The data center energy metrics you might be missing
Feb 27, 2014

When discussing green data center energy metrics, the acronym you’ll hear thrown around most often is PUE, or power usage effectiveness. PUE takes into account how much energy the servers (and their associate devices, like lights, coolers and work stations) consume.

data-center-energy-metricsA feasible goal for PUE is around 1.75, meaning for every watt of energy used by the servers, .75 watts are used for the peripheral support of the data center. In a perfectly efficient data center (of which there are none yet), the PUE would be 1.0.

Though vitally important, PUE only takes a glimpse at one little part of what’s actually going on in the data center, and sometimes doesn’t even do all that great of a job.

For example, one could manufacture an inaccurately low PUE by having a host of old servers plugged in but not being actively used. Undoubtedly, it would be uneconomical in terms of energy expenditure, but in terms of PUE, those servers would only be using a small percentage of their full energy consumption thanks to being set to standby. This lowers PUE artificially.

To avoid such pitfalls, diversify the way you take measurements of your system with these other types of measurements, helping you create a happy, efficient data center:

Carbon usage effectiveness (CUE)

CUE measures the emissions associated with your data center. Many data specialists are predicting CUE to take PUE’s spot as the premier metric in years to come. CUE doesn’t just track the amount of energy consumed, it also examines the type and source of it. For example, data centers that draw energy from renewable sources are infinitely more efficient and sustainable than those that source from say, a coal plant. CUE can help organizations determine exactly how many carbon offsets they should be utilizing to sustain veritably “green” operations.

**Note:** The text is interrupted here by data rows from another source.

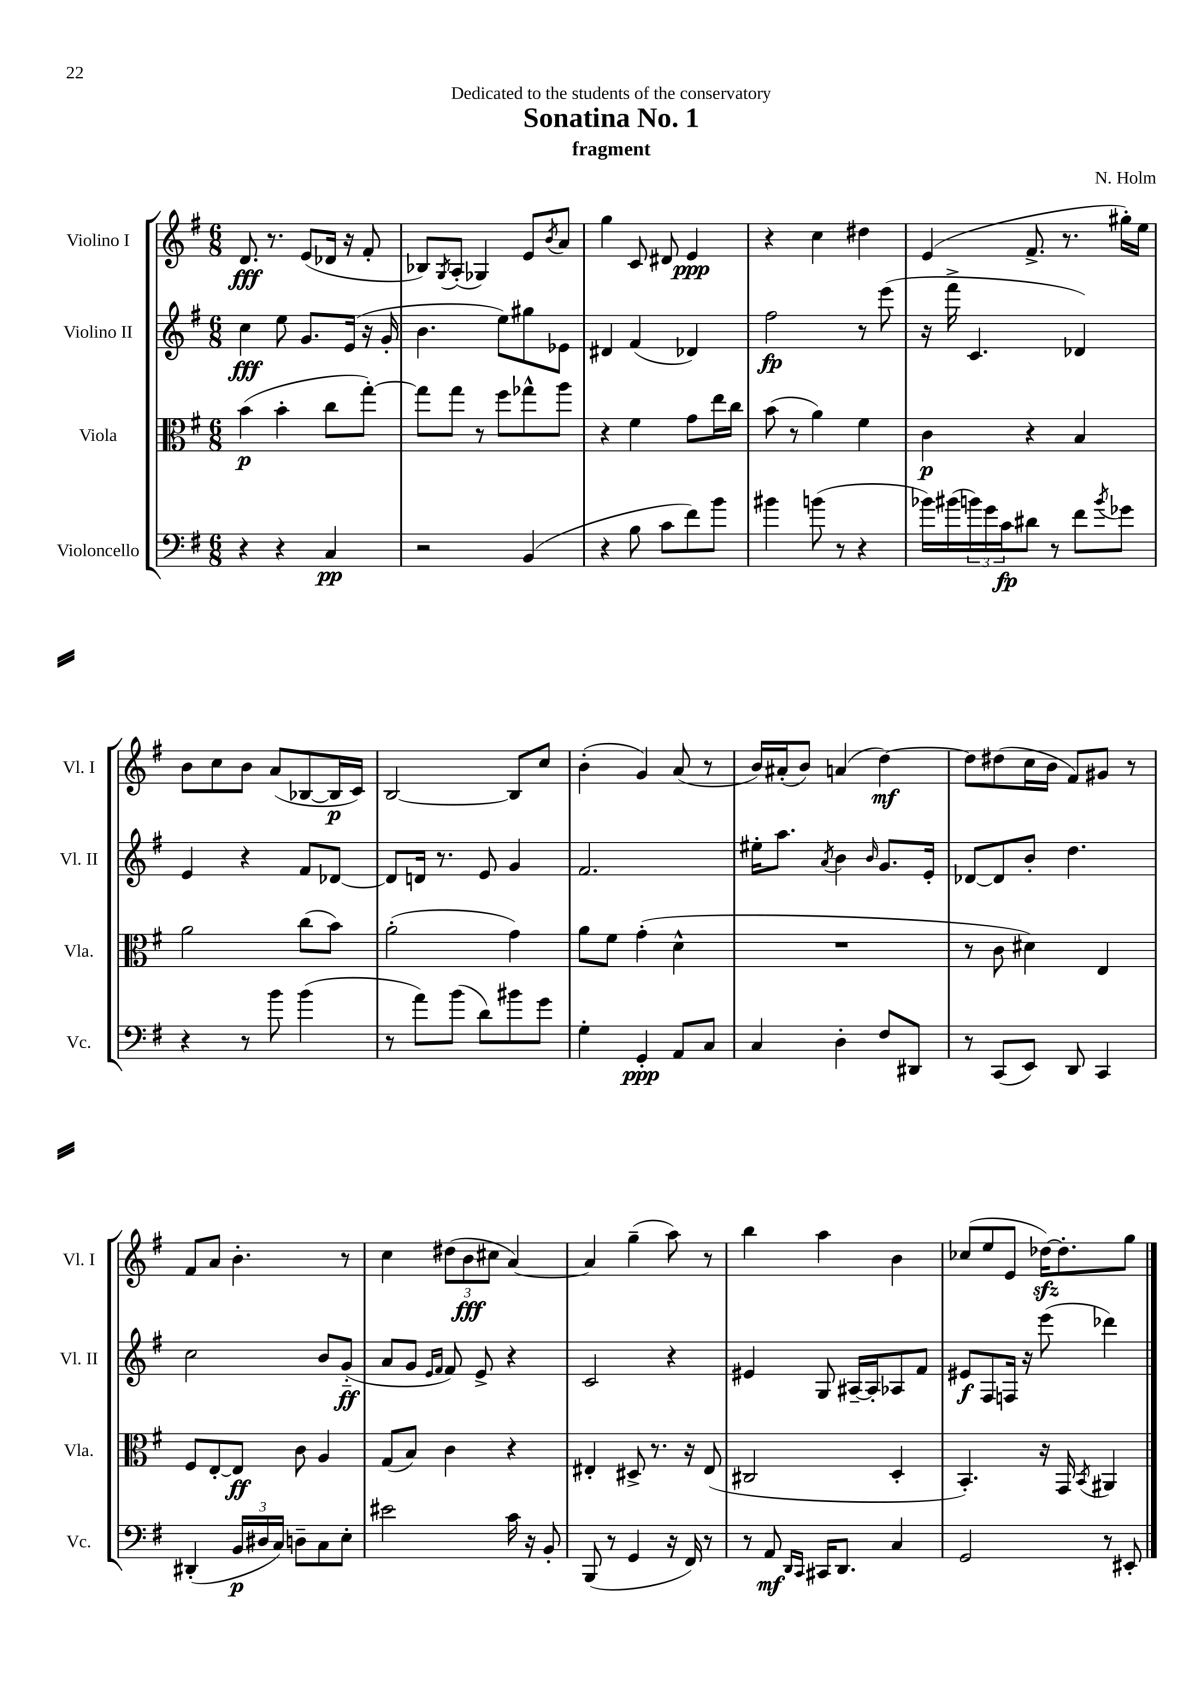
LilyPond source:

\header { title = "Sonatina No. 1" composer = "N. Holm" subtitle = "fragment" dedication = "Dedicated to the students of the conservatory" }
<<
\new StaffGroup <<
\new Staff = "s0" \with { instrumentName = "Violino I" shortInstrumentName = "Vl. I" } {
    \clef treble \key g \major \numericTimeSignature \time 6/8
    d'8.\fff r8. e'8( des'16 r16 fis'8-. |
    bes8) \acciaccatura { g8 } a8-.( ges4) e'8 \acciaccatura { b'8 } a'8 |
    g''4 c'8 dis'8 e'4\ppp |
    r4 c''4 dis''4 |
    e'4( fis'8.-> r8. gis''16-.) e''16 |
    b'8 c''8 b'8 a'8( bes8~ bes16\p c'16) |
    b2~ b8 c''8 |
    b'4-.( g'4) a'8( r8 |
    b'16) ais'16-.( b'8) a'4( d''4~\mf) |
    d''8 dis''8( c''16 b'16 fis'8) gis'8 r8 |
    fis'8 a'8 b'4.-. r8 |
    c''4 \tuplet 3/2 { dis''8( b'8\fff cis''8 } a'4~) |
    a'4 g''4--( a''8) r8 |
    b''4 a''4 b'4 |
    ces''8( e''8 e'8 des''16~\sfz) des''8.-. g''8 \bar "|." |
}
\new Staff = "s1" \with { instrumentName = "Violino II" shortInstrumentName = "Vl. II" } {
    \clef treble \key g \major \numericTimeSignature \time 6/8
    c''4\fff e''8 g'8. e'16( r16 g'16-. |
    b'4. e''8) gis''8 ees'8 |
    dis'4 fis'4( des'4) |
    fis''2\fp r8 e'''8( |
    r16 fis'''16-> c'4. des'4) |
    e'4 r4 fis'8 des'8~ |
    des'8 d'16 r8. e'8 g'4 |
    fis'2. |
    eis''16-. a''8. \acciaccatura { a'8 } b'4 \grace { b'16 } g'8. e'16-. |
    des'8~ des'8 b'8-. d''4. |
    c''2 b'8 g'8-_\ff( |
    a'8 g'8 \grace { e'16 fis'16 } fis'8) e'8-> r4 |
    c'2 r4 |
    eis'4 g8 ais16~-- ais16-. aes8 fis'8 |
    eis'8\f fis8 f16 r16 e'''8( des'''4) \bar "|." |
}
\new Staff = "s2" \with { instrumentName = "Viola" shortInstrumentName = "Vla." } {
    \clef alto \key g \major \numericTimeSignature \time 6/8
    b'4\p( b'4-. c''8 g''8~-.) |
    g''8 g''8 r8 fis''8 ges''8-^ a''8 |
    r4 fis'4 g'8 e''16 c''16 |
    b'8( r8 a'4) fis'4 |
    c'4\p r4 b4 |
    a'2 c''8( b'8) |
    a'2-.( g'4) |
    a'8 fis'8 g'4-.( d'4-^ |
    R2. |
    r8 c'8 dis'4) e4 |
    fis8 e8~-. e8\ff c'8 a4 |
    g8( b8) c'4 r4 |
    eis4-. dis8-> r8. r16 eis8( |
    cis2 d4-. |
    b,4.-.) r16 g,16 \acciaccatura { b,8 } ais,4 \bar "|." |
}
\new Staff = "s3" \with { instrumentName = "Violoncello" shortInstrumentName = "Vc." } {
    \clef bass \key g \major \numericTimeSignature \time 6/8
    r4 r4 c4\pp |
    r2 b,4( |
    r4 b8 c'8 fis'8) b'8 |
    bis'4 b'8( r8 r4 |
    bes'16) bis'16( \tuplet 3/2 { b'16) g'16 c'16\fp } dis'8 r8 fis'8 \acciaccatura { b'8 } ges'8 |
    r4 r8 b'8 b'4( |
    r8 a'8) b'8( d'8) bis'8 g'8 |
    g4-. g,4-.\ppp a,8 c8 |
    c4 d4-. fis8 dis,8 |
    r8 c,8( e,8) d,8 c,4 |
    dis,4-.( \tuplet 3/2 { b,16\p dis16 c16) } d8-- c8 e8-. |
    eis'2 c'16 r16 b,8-. |
    b,,8( r8 g,4 r16 fis,16) r8 |
    r8 a,8\mf \grace { d,16 c,16 } cis,16 d,8. c4 |
    g,2 r8 eis,8-. \bar "|." |
}
>>
>>
\layout { \context { \Score \remove "Bar_number_engraver" } }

Water usage effectiveness (WUE)

Water has been humanity’s most precious resource since the founding of civilization – tracking its competent use alongside electricity should seem natural. WUE can be calculated through evaporative cooling measures. Mathematically, divide the annual water usage for a data center by overall IT equipment energy consumption to derive a WUE value. A word of caution: WUE is sometimes confounded by competing, adjacent HVAC systems that are constantly humidifying and dehumidifying the same air.

Of course, CUE and WUE are just the tip of the iceberg. There are many more metrics that directly relate to building specs (like ASHRAE, data center productivity and Energy Star). It’s important to realize that one way of measurement shouldn’t be your singular “Holy Grail” – the key is using many metrics in tandem to triangulate in on efficiency.